Preliminaries will be held the day before the reception, at times to be arranged with the organizers.
At the reception, a large area will be available to which the robots are confined. The area will be some subset of the reception room, approximately 50 x 50 feet. It will be marked by lines on the floor so that escorts can tell their robot when to cut back.
Attendees will be milling about taking hors d'oeuvres from off the robotic servers. All robots must be capable of carrying a standard tray. Human interaction is the key to success. The robots must move about autonomously within the reception area and can interact by speech, vision, tactile, infrared, or whatever with potential servees. Personality counts here: your job is to have the robots engage the attendees as much as possible, convincing them that they are able servers.
Expect a fair number of attendees, so your robot should be able to deal with crowds.
Robots will be expected to stay in the reception area for an extended period of time, in fact, the whole reception, if possible, which will run some 2-3 hours. If you need to change batteries, you can do this.
Scoring will be based on a combination of audience appreciation (60%) and technical judging (40%).
Audience appreciation: attendees entering the area will receive one token that they can drop in a box corresponding to their favorite server at the exit of the reception. This is analogous to tipping (little batteries are a possibility). The highest scorer will receive 60 points; the rest will receive points based on what percentage of the highest score they achieve, e.g., if the lead robot gets 50 tokens, and your robot gets 10 tokens, it will receive 12 points.
Technical merit: maximum of 40 points.
a) Not bumping into people: 10 points. Robots that are careful to avoid running into people or over their toes will be awarded 10 points. Those that continuously annoy the attendees will be awarded no points. Judges will characterize in-between behavior. No points will be awarded for robots that do not move; in fact, robots *must* move in this contest.
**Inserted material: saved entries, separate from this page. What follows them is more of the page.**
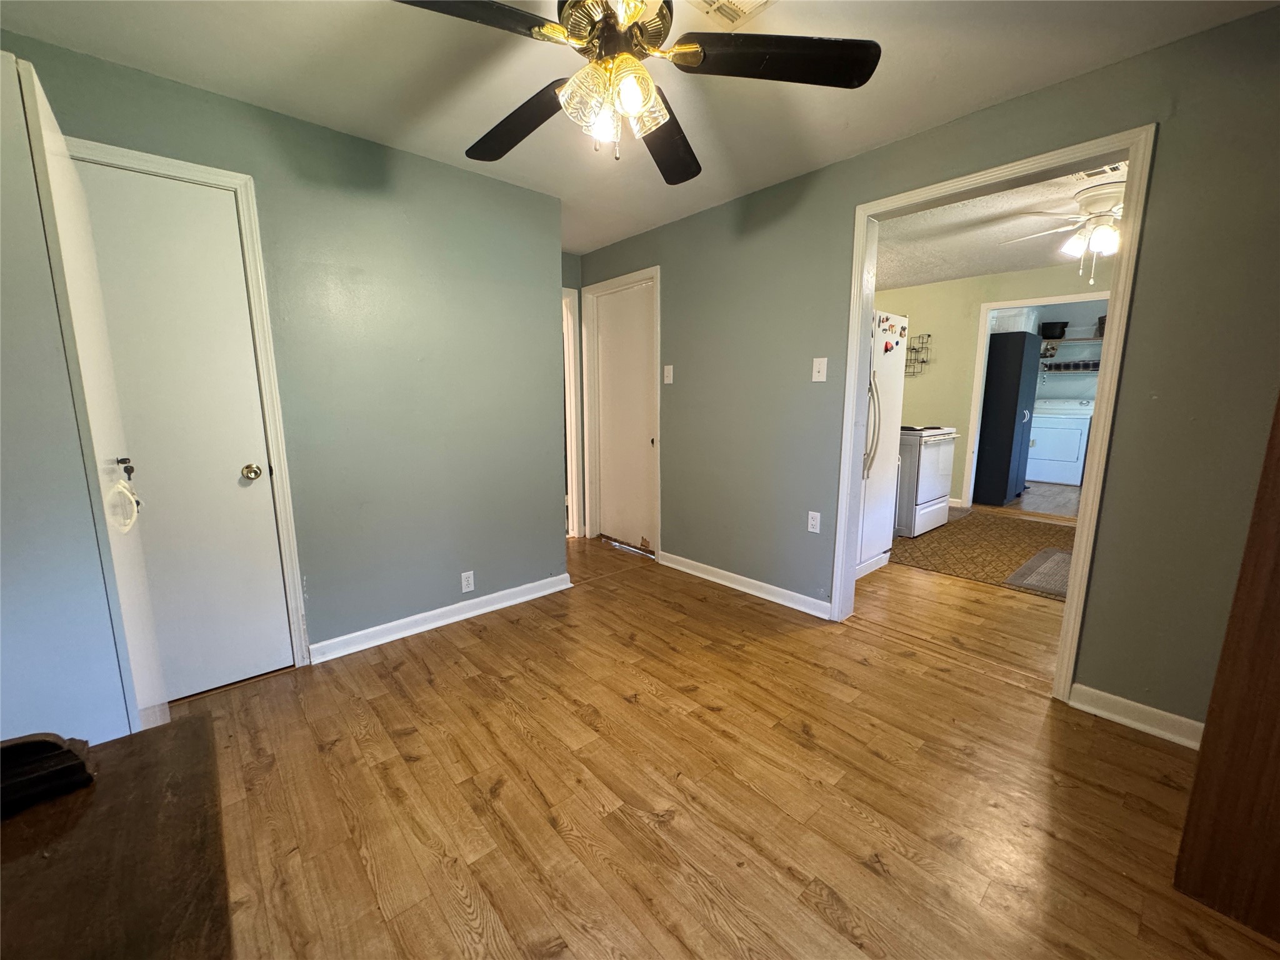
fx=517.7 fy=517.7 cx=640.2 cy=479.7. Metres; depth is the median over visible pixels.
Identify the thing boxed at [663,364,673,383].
light switch
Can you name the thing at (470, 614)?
baseboard
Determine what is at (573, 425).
door frame
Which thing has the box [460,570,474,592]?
wall outlet
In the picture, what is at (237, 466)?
closet door
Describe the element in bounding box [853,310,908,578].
refrigerator
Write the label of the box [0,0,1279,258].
ceiling
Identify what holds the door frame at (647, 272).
attached to the right wall at (1050, 92)
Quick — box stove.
[895,424,957,536]
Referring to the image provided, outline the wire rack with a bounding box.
[903,332,931,376]
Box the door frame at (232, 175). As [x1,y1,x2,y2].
[69,137,311,673]
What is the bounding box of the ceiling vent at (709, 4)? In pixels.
[690,0,774,26]
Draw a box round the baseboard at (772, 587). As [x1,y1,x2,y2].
[659,551,830,618]
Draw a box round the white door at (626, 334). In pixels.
[591,280,656,556]
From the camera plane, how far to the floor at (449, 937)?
1.64 m
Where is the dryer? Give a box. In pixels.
[1024,400,1094,485]
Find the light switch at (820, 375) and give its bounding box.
[811,356,827,381]
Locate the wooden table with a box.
[0,715,233,959]
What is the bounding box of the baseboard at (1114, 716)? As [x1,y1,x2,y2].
[1067,682,1206,750]
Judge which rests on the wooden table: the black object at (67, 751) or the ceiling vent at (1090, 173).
the black object at (67, 751)
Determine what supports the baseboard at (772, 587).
attached to the right wall at (1050, 92)
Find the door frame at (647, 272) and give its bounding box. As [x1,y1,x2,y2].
[580,266,660,557]
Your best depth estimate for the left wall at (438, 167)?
2.56 m
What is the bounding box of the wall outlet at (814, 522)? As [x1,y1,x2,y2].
[806,510,821,533]
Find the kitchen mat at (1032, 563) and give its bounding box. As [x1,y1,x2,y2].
[1003,547,1073,598]
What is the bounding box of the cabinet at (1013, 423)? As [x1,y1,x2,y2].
[973,332,1042,507]
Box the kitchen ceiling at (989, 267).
[871,164,1124,288]
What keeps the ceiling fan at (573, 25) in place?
hanging from the ceiling at (300, 63)
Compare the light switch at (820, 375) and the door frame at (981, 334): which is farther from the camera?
the door frame at (981, 334)
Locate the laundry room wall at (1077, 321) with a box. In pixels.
[1029,297,1108,399]
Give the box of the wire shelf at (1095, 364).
[1041,358,1100,372]
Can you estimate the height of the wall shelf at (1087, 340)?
0.044 m
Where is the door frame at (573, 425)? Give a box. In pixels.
[561,285,583,540]
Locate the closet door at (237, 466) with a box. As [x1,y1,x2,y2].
[62,159,292,705]
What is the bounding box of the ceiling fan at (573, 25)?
[395,0,879,184]
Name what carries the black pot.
on the wall shelf at (1087, 340)
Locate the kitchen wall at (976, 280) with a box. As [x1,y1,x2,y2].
[871,261,1107,508]
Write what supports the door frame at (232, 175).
attached to the left wall at (438, 167)
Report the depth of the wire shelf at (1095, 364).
7.18 m
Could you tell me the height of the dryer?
1.093 m
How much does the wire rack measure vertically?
0.481 m
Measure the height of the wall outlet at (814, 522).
0.117 m
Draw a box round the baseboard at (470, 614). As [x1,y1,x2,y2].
[308,573,572,663]
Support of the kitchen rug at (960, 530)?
on the floor at (449, 937)
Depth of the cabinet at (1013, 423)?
5.60 m
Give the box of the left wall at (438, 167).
[0,30,568,676]
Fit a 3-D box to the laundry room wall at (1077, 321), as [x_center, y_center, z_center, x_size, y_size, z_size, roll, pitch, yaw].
[6.165,-1.247,7.383,0.127,2.424,2.872,-9,13,-42]
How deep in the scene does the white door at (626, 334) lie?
4.17 m
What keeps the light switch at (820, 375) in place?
attached to the right wall at (1050, 92)
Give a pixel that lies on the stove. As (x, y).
(931, 493)
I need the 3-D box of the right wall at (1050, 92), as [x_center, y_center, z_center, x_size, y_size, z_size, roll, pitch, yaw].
[1.086,-0.401,2.690,0.125,2.419,4.957,-9,13,-42]
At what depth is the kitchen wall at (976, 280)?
5.52 m
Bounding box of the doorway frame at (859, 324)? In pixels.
[835,127,1153,702]
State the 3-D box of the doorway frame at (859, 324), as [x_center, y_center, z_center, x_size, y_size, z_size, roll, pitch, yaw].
[1.501,-0.199,2.459,0.176,2.162,1.193,-9,13,-42]
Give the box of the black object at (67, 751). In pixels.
[0,733,95,814]
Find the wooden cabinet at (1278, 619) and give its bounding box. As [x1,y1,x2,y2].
[1173,393,1279,941]
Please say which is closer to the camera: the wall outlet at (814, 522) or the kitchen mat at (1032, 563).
the wall outlet at (814, 522)
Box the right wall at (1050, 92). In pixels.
[573,2,1279,741]
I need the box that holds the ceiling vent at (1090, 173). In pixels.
[1073,162,1128,179]
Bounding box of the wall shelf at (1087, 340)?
[1040,336,1103,346]
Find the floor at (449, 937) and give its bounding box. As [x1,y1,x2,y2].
[167,525,1278,959]
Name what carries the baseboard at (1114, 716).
attached to the right wall at (1050, 92)
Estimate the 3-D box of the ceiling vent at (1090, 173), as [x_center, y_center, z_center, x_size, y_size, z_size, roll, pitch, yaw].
[2.497,-1.649,2.715,0.231,0.021,0.300,-9,13,-42]
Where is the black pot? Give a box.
[1038,320,1069,338]
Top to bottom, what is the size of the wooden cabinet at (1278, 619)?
2.046 m
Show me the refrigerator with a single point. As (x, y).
(886, 391)
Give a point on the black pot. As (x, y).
(1050, 329)
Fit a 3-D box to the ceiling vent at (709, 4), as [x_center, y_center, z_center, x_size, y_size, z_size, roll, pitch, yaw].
[0.275,-1.417,1.475,0.288,0.016,0.280,-9,13,-42]
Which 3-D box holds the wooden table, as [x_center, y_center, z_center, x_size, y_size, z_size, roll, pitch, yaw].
[-0.757,0.852,0.545,0.584,0.611,0.963,-9,13,-42]
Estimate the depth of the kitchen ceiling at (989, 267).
4.01 m
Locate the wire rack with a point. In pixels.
(923, 361)
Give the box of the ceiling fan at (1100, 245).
[1000,180,1123,286]
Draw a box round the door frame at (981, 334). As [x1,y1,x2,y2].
[961,291,1109,510]
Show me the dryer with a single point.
(1053, 455)
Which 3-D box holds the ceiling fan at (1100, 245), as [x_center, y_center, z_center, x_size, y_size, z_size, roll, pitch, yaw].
[2.743,-1.441,3.080,1.138,0.556,1.142,-9,13,-42]
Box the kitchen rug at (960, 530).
[886,508,1077,596]
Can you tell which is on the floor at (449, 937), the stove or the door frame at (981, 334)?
the stove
b) Wandering: 10 points. Robots should not stay in one place, but try to wander around. No requirement to cover the entire area, however. Robots should also not get stuck in corners.
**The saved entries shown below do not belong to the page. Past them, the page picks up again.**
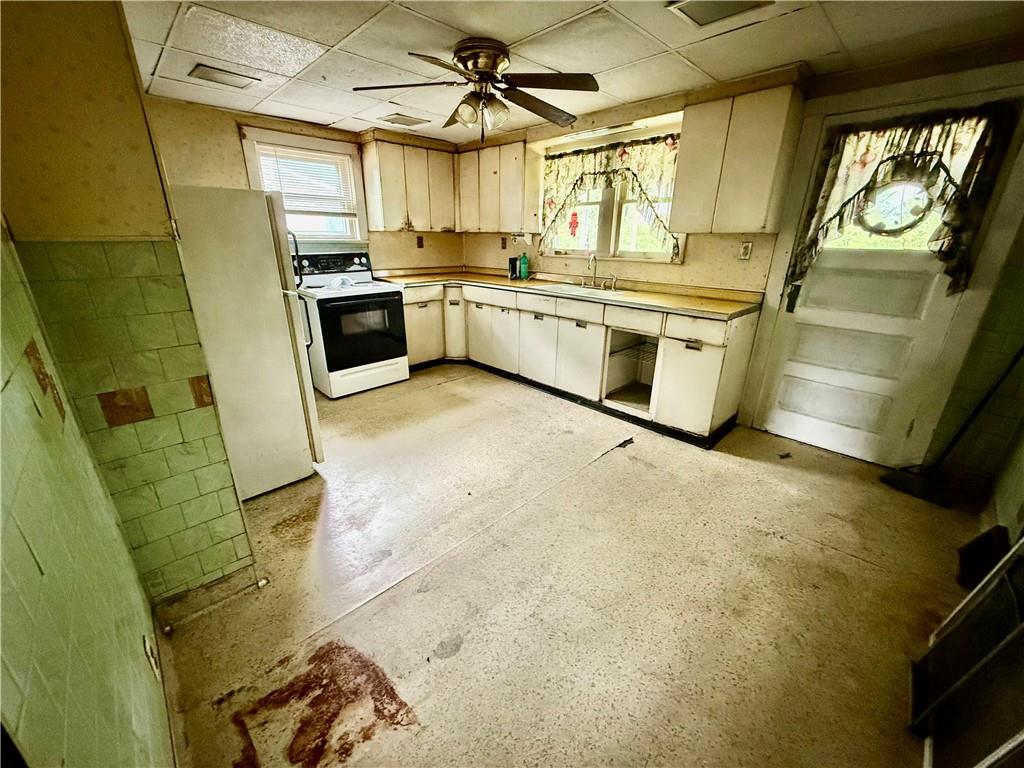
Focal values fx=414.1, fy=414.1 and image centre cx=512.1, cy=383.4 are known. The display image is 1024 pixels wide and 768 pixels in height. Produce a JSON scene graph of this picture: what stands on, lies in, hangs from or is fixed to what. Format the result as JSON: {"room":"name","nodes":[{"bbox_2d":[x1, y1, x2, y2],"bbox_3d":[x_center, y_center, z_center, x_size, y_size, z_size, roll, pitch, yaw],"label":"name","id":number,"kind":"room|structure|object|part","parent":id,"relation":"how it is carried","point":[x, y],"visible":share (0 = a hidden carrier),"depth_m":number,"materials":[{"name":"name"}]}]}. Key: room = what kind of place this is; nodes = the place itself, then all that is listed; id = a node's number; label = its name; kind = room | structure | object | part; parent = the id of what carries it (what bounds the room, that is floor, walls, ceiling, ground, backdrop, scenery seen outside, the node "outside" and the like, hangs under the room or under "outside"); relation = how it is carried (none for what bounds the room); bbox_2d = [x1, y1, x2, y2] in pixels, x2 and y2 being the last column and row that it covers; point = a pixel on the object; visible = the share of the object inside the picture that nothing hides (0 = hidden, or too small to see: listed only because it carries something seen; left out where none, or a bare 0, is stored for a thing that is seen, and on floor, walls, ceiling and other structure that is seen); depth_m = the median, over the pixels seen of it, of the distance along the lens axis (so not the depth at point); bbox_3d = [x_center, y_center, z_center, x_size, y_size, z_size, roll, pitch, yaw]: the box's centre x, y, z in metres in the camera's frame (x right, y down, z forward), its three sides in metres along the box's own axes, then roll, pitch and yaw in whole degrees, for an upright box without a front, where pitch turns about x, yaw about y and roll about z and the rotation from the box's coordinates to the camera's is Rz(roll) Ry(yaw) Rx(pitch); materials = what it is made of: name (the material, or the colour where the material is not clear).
{"room":"kitchen","nodes":[
{"label":"kitchen","id":0,"kind":"room"},
{"bbox_2d":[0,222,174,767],"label":"left wall","id":1,"kind":"structure","parent":0,"point":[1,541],"depth_m":0.78,"materials":[{"name":"green tile"}]},
{"bbox_2d":[142,633,161,680],"bbox_3d":[-1.061,0.802,1.222,0.009,0.120,0.073,-18,27,-41],"label":"wall outlet","id":2,"kind":"object","parent":1,"relation":"attached to","point":[147,644],"visible":0.92,"depth_m":1.20,"materials":[{"name":"white plastic"}]},
{"bbox_2d":[0,0,257,605],"bbox_3d":[-1.432,-0.197,1.320,0.604,2.213,0.516,-18,27,-41],"label":"partition wall","id":3,"kind":"structure","parent":0,"point":[26,78],"depth_m":1.20,"materials":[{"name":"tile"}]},
{"bbox_2d":[145,95,463,275],"bbox_3d":[-1.815,-1.182,3.897,3.319,2.245,0.149,-18,27,-41],"label":"back wall","id":4,"kind":"structure","parent":0,"point":[439,237],"depth_m":3.26,"materials":[{"name":"beige paint"}]},
{"bbox_2d":[238,127,368,243],"bbox_3d":[-1.826,-1.667,3.704,0.940,0.921,0.160,-18,27,-41],"label":"window","id":5,"kind":"structure","parent":4,"relation":"in","point":[251,171],"depth_m":3.74,"materials":[{"name":"white"}]},
{"bbox_2d":[254,144,357,215],"bbox_3d":[-1.813,-1.766,3.678,0.689,0.536,0.048,-18,27,-41],"label":"window blind","id":6,"kind":"object","parent":5,"relation":"attached to","point":[287,183],"visible":0.82,"depth_m":3.66,"materials":[{"name":"white plastic"}]},
{"bbox_2d":[360,132,458,234],"bbox_3d":[-1.029,-1.991,4.187,0.856,0.837,0.342,-18,27,-41],"label":"upper cabinet","id":7,"kind":"object","parent":4,"relation":"attached to","point":[386,203],"visible":0.98,"depth_m":4.03,"materials":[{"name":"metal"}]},
{"bbox_2d":[416,235,424,248],"bbox_3d":[-1.018,-1.559,4.578,0.074,0.132,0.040,-18,27,-41],"label":"wall outlet","id":8,"kind":"object","parent":4,"relation":"attached to","point":[420,246],"visible":0.99,"depth_m":4.57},
{"bbox_2d":[154,362,982,767],"bbox_3d":[-0.078,0.568,2.592,3.933,0.101,4.997,-18,27,-41],"label":"floor","id":9,"kind":"structure","parent":0,"point":[851,562],"depth_m":1.66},
{"bbox_2d":[169,184,320,500],"bbox_3d":[-1.634,-0.228,2.257,0.733,1.569,0.783,-18,27,-41],"label":"refrigerator","id":10,"kind":"object","parent":9,"relation":"on","point":[278,297],"visible":0.57,"depth_m":2.05,"materials":[{"name":"white metal"}]},
{"bbox_3d":[-1.417,-0.808,2.707,0.073,0.378,0.073,-18,27,-41],"label":"refrigerator handle","id":11,"kind":"part","parent":10,"relation":"part of","materials":[{"name":"black metal"}]},
{"bbox_2d":[293,249,410,398],"bbox_3d":[-1.491,-0.584,3.819,0.763,1.184,0.748,-18,27,-41],"label":"stove","id":12,"kind":"object","parent":9,"relation":"on","point":[329,349],"visible":0.91,"depth_m":3.63,"materials":[{"name":"white metal"}]},
{"bbox_3d":[-1.654,-1.109,3.838,0.764,0.220,0.197,-18,27,-41],"label":"control panel","id":13,"kind":"part","parent":12,"relation":"part of","materials":[{"name":"black"}]},
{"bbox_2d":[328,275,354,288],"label":"plastic bag","id":14,"kind":"object","parent":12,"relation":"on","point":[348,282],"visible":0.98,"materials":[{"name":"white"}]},
{"bbox_3d":[-1.246,-0.446,3.592,0.685,0.615,0.087,-18,27,-41],"label":"oven door","id":15,"kind":"part","parent":12,"relation":"part of","materials":[{"name":"black glass"}]},
{"bbox_2d":[394,279,759,445],"bbox_3d":[0.204,-0.404,3.791,0.906,0.872,3.326,-18,27,-41],"label":"base cabinet","id":16,"kind":"object","parent":9,"relation":"on","point":[537,319],"visible":0.71,"depth_m":3.37,"materials":[{"name":"paint"}]},
{"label":"cabinet door","id":17,"kind":"part","parent":16,"relation":"part of","materials":[{"name":"white metal"}]},
{"bbox_2d":[382,267,760,318],"bbox_3d":[0.248,-0.898,3.823,0.789,0.050,3.312,-18,27,-41],"label":"countertop","id":18,"kind":"structure","parent":16,"relation":"on","point":[685,297],"depth_m":3.38,"materials":[{"name":"laminate"}]},
{"bbox_2d":[508,256,518,279],"bbox_3d":[0.008,-1.197,4.282,0.095,0.210,0.087,-18,27,-41],"label":"black container","id":19,"kind":"object","parent":18,"relation":"on","point":[512,267],"visible":0.98,"depth_m":4.25,"materials":[{"name":"black"}]},
{"bbox_2d":[518,252,528,279],"bbox_3d":[0.119,-1.204,4.217,0.073,0.255,0.081,-18,27,-41],"label":"green bottle","id":20,"kind":"object","parent":18,"relation":"on","point":[522,263],"visible":1,"depth_m":4.20,"materials":[{"name":"plastic"}]},
{"bbox_2d":[541,281,630,297],"bbox_3d":[0.619,-0.729,3.576,0.474,0.165,0.731,-18,27,-41],"label":"sink","id":21,"kind":"object","parent":18,"relation":"in","point":[575,289],"visible":0.49,"depth_m":3.61,"materials":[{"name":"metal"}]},
{"bbox_2d":[580,252,615,290],"bbox_3d":[0.704,-0.977,3.565,0.229,0.280,0.322,-18,27,-41],"label":"faucet","id":22,"kind":"object","parent":21,"relation":"on","point":[594,259],"visible":0.99,"depth_m":3.59,"materials":[{"name":"silver metal"}]},
{"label":"cabinet door","id":23,"kind":"part","parent":16,"relation":"part of","materials":[{"name":"white metal"}]},
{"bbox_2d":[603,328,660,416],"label":"open cabinet","id":24,"kind":"object","parent":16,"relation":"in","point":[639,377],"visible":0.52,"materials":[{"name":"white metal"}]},
{"bbox_2d":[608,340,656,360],"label":"wire rack","id":25,"kind":"object","parent":16,"relation":"in","point":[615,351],"visible":0.52,"depth_m":3.33,"materials":[{"name":"metal"}]},
{"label":"drawer","id":26,"kind":"part","parent":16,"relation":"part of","materials":[{"name":"white wood"}]},
{"bbox_2d":[879,345,1023,505],"bbox_3d":[2.491,0.085,2.269,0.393,1.093,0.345,-18,27,-41],"label":"broom","id":27,"kind":"object","parent":9,"relation":"on","point":[908,485],"visible":0.99,"depth_m":2.36,"materials":[{"name":"black"}]},
{"bbox_2d":[912,534,1023,767],"bbox_3d":[1.311,0.600,1.027,0.631,0.983,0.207,-18,27,-41],"label":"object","id":28,"kind":"object","parent":9,"relation":"on","point":[991,590],"visible":0.99,"depth_m":1.12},
{"bbox_2d":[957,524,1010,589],"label":"dark object","id":29,"kind":"object","parent":9,"relation":"on","point":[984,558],"visible":0.69,"depth_m":1.74,"materials":[{"name":"black"}]},
{"bbox_2d":[120,0,1023,143],"bbox_3d":[0.014,-1.572,1.639,3.680,0.102,4.873,-18,27,-41],"label":"ceiling","id":30,"kind":"structure","parent":0,"point":[467,18],"depth_m":2.04,"materials":[{"name":"tile"}]},
{"bbox_2d":[188,63,258,89],"bbox_3d":[-1.712,-1.817,2.458,0.292,0.015,0.249,-18,27,-41],"label":"ceiling vent","id":31,"kind":"object","parent":30,"relation":"in","point":[206,72],"visible":1,"depth_m":2.43,"materials":[{"name":"white metal"}]},
{"bbox_2d":[379,113,430,127],"bbox_3d":[-0.883,-2.155,3.398,0.316,0.014,0.277,-18,27,-41],"label":"ceiling vent","id":32,"kind":"object","parent":30,"relation":"in","point":[397,119],"visible":0.99,"depth_m":3.36,"materials":[{"name":"white metal"}]},
{"bbox_2d":[353,37,599,141],"bbox_3d":[-0.168,-1.508,2.183,1.166,0.435,1.165,-7,21,-19],"label":"ceiling fan","id":33,"kind":"object","parent":30,"relation":"attached to","point":[458,59],"visible":0.99,"depth_m":2.09,"materials":[{"name":"brown metal"}]},
{"bbox_2d":[667,0,771,26],"bbox_3d":[0.822,-1.497,1.620,0.314,0.015,0.314,-18,27,-41],"label":"ceiling vent","id":34,"kind":"object","parent":30,"relation":"in","point":[713,16],"visible":0.99,"depth_m":1.68,"materials":[{"name":"grey"}]},
{"bbox_2d":[464,40,1023,472],"bbox_3d":[1.224,-0.968,3.399,0.164,2.246,4.794,-18,27,-41],"label":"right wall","id":35,"kind":"structure","parent":0,"point":[700,254],"depth_m":2.59,"materials":[{"name":"paint"}]},
{"bbox_2d":[456,136,540,234],"bbox_3d":[-0.161,-1.993,4.216,0.325,0.822,0.932,-18,27,-41],"label":"upper cabinet","id":36,"kind":"object","parent":35,"relation":"attached to","point":[514,158],"visible":0.97,"depth_m":4.04,"materials":[{"name":"wood"}]},
{"bbox_2d":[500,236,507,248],"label":"wall outlet","id":37,"kind":"object","parent":35,"relation":"attached to","point":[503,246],"visible":0.99,"depth_m":4.49,"materials":[{"name":"brown"}]},
{"bbox_2d":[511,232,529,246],"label":"paper towel holder","id":38,"kind":"object","parent":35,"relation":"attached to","point":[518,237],"visible":0.97,"depth_m":4.15,"materials":[{"name":"white"}]},
{"bbox_2d":[538,120,683,261],"bbox_3d":[0.823,-1.541,3.563,0.155,0.997,1.411,-18,27,-41],"label":"window","id":39,"kind":"structure","parent":35,"relation":"in","point":[613,237],"depth_m":3.59,"materials":[{"name":"white"}]},
{"bbox_2d":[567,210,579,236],"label":"ornament","id":40,"kind":"object","parent":39,"relation":"hanging from","point":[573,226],"visible":0.98,"depth_m":3.78,"materials":[{"name":"red"}]},
{"bbox_2d":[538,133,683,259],"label":"window curtain","id":41,"kind":"object","parent":39,"relation":"attached to","point":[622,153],"visible":0.72,"depth_m":3.38,"materials":[{"name":"fabric"}]},
{"bbox_2d":[672,76,808,233],"bbox_3d":[1.439,-1.418,2.677,0.325,0.830,0.594,-18,27,-41],"label":"upper cabinet","id":42,"kind":"object","parent":35,"relation":"attached to","point":[685,147],"visible":1,"depth_m":2.55,"materials":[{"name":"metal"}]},
{"bbox_2d":[738,241,752,259],"bbox_3d":[1.642,-0.940,2.927,0.015,0.121,0.071,-18,27,-41],"label":"wall outlet","id":43,"kind":"object","parent":35,"relation":"attached to","point":[747,250],"visible":0.97,"depth_m":2.92,"materials":[{"name":"white plastic"}]},
{"bbox_2d":[752,93,1020,460],"bbox_3d":[2.172,-0.482,2.486,0.115,1.990,0.878,-18,27,-41],"label":"door","id":44,"kind":"structure","parent":35,"relation":"in","point":[863,319],"depth_m":2.53,"materials":[{"name":"white paint"}]},
{"bbox_2d":[856,178,932,234],"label":"wreath","id":45,"kind":"object","parent":44,"relation":"in","point":[921,192],"visible":0.77,"depth_m":2.34,"materials":[{"name":"white"}]},
{"bbox_2d":[789,101,1014,300],"bbox_3d":[2.071,-0.979,2.326,0.139,0.933,0.834,-18,27,-41],"label":"door curtain","id":46,"kind":"object","parent":44,"relation":"attached to","point":[910,138],"visible":0.85,"depth_m":2.20,"materials":[{"name":"fabric"}]},
{"bbox_2d":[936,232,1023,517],"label":"right wall","id":47,"kind":"structure","parent":0,"point":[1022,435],"depth_m":2.21,"materials":[{"name":"tile"}]}
]}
c) Staying in area: 5 points. Robots should be taskable to stay within the given area (see above). This explicitly means that escorts should *not* have to turn off the motors and drag them back.
d) Seeking out people: 5 points. Robots that can seek out people will be awarded extra ponits. Distinguishing people from walls and poles is helpful but not absolutely necessary: partial points will be given for any reasonable behavior.
e) Refills: 5 points. Robots that can tell when they need food refills will earn an extra 5 points.
f) Manipulation: 5 points. Robots that can actively offer attendees their wares will be awarded an extra 5 points.
We are really looking for robots with maximum "cute" appeal, so the scoring is biased towards audience participation. The technical points are there so that robots stay within reasonable guidelines.